Be creative with solutions

Considerations for managing the supply chain situation

It is all over the news. The world has found itself in a supply chain nightmare and there are issues with fuel, staffing, raw materials, drivers, paper, plastic, haulage, shipping and energy.

It may feel like it is happening locally, but supply chains have been rocked on a global basis. There are lots of reasons quoted for why it has happened. Some say Suez Canal blockage, some say Brexit, some say the pandemic. The truth is, it is a culmination of many factors, and although many people involved in supply chains could see this coming, there was little that could be done to stop it. Now we are really feeling the effects. With a huge spike in consumer demand following 18 months of being cooped up because of the pandemic, the future is not looking bright for a considerable time for anyone on the supply side.

The international energy crisis is to a large extent being driven by the imbalance between global gas supply and demand. Gas prices across Europe have been on a steep upward trajectory this summer after a long, cold winter left storage levels far below normal. 

Russia has also been sending over less gas than usual to Europe, which many experts have interpreted as a move to put pressure on European leaders to open a controversial pipeline project called Nord Stream 2.

More broadly, there has been rampant demand for shipping tankers and energy in Asia – which quickly bounced back from the pandemic – leaving less available for the rest of the world.

As Francesca Washtell writes in This is Money: “It is China, the world’s economic powerhouse, that is facing a toxic cocktail that is terrifying analysts. There, coal stocks – a major source of the country’s power – are down to dangerously low levels which is leading to blackouts and a massive drop in industrial production. If these problems end up tanking its productivity and holding back its economy, then the whole world is in trouble.”

The energy crisis is having a knock-on effect on the recycling and paper industries. As MRW reports, the Confederation of Paper Industries (CPI) warned the “unprecedented” and sustained rise in energy prices had the potential to be “extremely damaging” and disrupt production of paper goods from retail & food packaging, and toilet tissue, to newsprint.

The Economist reports of armadas of vessels waiting outside ports and an increase in shipping costs – four times higher than a year ago.

We are feeling it more because the whole manufacturing world was working on the just-in-time (JIT) manufacturing model, first developed in Japan in the 1970s. Its aims are to reduce timing delays and costs by perfecting the timing of ordering materials. The goal is to have no more materials on hand—and no fewer—than you need at that moment. In alternative manufacturing methods, unusual spikes in customer demand can be offset by safety stock, which provide insurance against failures in production, quality issues, and other unforeseen issues along those lines. With JIT, on the other hand, the business attempts to synchronise its operations so perfectly that there isn't a need for added safety stocks.

We have occasionally heard in the past about a business or an industry being affected by an issue affecting supply, for example a bad weather season. Today, it is not one issue but a combination of challenges that we have experienced over the past 18 months in our global economy that has led to the problems in the supply chain today. And forecasts are saying that this is a situation that is likely to last to at least until March 2022.
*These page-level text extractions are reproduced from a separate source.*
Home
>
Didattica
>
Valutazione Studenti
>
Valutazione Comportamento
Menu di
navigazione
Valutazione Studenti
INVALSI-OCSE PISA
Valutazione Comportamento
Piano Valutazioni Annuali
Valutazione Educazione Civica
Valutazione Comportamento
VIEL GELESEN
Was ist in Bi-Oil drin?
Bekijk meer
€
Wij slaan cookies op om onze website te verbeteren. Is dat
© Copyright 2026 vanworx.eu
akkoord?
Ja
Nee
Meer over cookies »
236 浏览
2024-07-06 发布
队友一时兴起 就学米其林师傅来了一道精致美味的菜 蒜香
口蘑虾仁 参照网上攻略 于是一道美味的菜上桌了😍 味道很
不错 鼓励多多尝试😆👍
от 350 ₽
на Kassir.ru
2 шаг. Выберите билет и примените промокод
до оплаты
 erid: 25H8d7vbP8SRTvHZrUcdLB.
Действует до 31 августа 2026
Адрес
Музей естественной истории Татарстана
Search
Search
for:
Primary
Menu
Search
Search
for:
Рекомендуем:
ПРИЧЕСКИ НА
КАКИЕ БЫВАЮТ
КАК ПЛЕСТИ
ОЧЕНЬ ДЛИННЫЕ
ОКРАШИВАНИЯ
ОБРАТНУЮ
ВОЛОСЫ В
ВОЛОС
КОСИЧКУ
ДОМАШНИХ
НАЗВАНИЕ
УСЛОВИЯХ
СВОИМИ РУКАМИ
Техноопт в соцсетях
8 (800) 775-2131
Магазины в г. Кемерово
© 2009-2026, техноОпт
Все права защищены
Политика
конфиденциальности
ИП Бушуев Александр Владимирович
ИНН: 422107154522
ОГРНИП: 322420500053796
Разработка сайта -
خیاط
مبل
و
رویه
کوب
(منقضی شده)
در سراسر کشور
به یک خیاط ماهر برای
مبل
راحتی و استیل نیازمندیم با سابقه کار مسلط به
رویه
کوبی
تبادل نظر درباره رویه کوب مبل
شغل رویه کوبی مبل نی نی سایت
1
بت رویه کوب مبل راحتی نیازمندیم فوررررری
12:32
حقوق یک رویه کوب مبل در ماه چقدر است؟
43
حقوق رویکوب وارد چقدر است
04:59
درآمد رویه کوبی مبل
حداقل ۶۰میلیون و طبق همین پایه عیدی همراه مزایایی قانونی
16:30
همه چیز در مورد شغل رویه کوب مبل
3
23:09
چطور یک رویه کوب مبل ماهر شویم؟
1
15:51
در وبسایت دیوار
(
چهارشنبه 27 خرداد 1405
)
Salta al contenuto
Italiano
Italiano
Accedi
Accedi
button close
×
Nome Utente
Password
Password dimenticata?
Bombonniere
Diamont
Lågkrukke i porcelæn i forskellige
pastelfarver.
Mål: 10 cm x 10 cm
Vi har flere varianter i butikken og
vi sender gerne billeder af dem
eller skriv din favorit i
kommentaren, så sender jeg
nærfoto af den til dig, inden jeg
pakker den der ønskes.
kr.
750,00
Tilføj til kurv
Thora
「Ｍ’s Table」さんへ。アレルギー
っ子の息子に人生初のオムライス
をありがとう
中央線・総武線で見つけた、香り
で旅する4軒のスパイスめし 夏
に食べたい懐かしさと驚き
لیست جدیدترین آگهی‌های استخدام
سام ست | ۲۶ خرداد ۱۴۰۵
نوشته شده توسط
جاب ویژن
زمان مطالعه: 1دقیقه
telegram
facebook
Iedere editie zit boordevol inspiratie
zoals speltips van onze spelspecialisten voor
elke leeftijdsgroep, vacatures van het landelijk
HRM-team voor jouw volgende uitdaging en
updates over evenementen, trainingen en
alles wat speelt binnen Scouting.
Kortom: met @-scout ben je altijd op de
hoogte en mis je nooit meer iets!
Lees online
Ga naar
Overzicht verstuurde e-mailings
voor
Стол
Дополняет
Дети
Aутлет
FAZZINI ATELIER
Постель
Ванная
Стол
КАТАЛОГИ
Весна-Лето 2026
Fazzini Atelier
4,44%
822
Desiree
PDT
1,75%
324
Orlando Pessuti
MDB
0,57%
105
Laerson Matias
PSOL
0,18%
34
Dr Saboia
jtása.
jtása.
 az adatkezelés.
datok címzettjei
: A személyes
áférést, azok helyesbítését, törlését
Be creative with solutions

If you are affected, what can you do?

1. Be agile and creative
Businesses are playing catch up to rapidly meet changing consumer demands as the world’s retail centres reopen after pandemic lockdowns. Consumer buying and purchasing is on the increase. Businesses need to be agile to respond to these pressures while still ensuring continuity of packaging supply and maintaining quality control. If we can be creative with solutions in the short to medium time, the pressure will be lifted from retailers and their suppliers.

2. Partner with forward-thinking suppliers
Ask your supply chain partners and suppliers for their advice. Depending on where they are in the supply chain, they will have seen this challenge coming and may well already have plan B and C in the pipeline. Forward-thinking suppliers will be able to buffer even the most frightening scenarios. However, they cannot perform miracles overnight. The more time you can give them and the more information you can share about your requirements in advance, the better.

3. Talk with your supplier
Is there room in the contract to be creative? Many customers are fearful of contractual agreements but if you can work with your supplier and there is some flexibility in contractual agreements, the creativity that is needed to navigate this situation may help you come up with a solution. Speak to them frankly about what you want and what you need.

Currently, the whole world’s economic and supply chain systems are going through a seismic shift. In a sea of change, make sure you work with your supply chain partners to navigate and stay afloat rather than being pulled under. Like the Covid-19 pandemic, we are all in this together, so let us find some work arounds.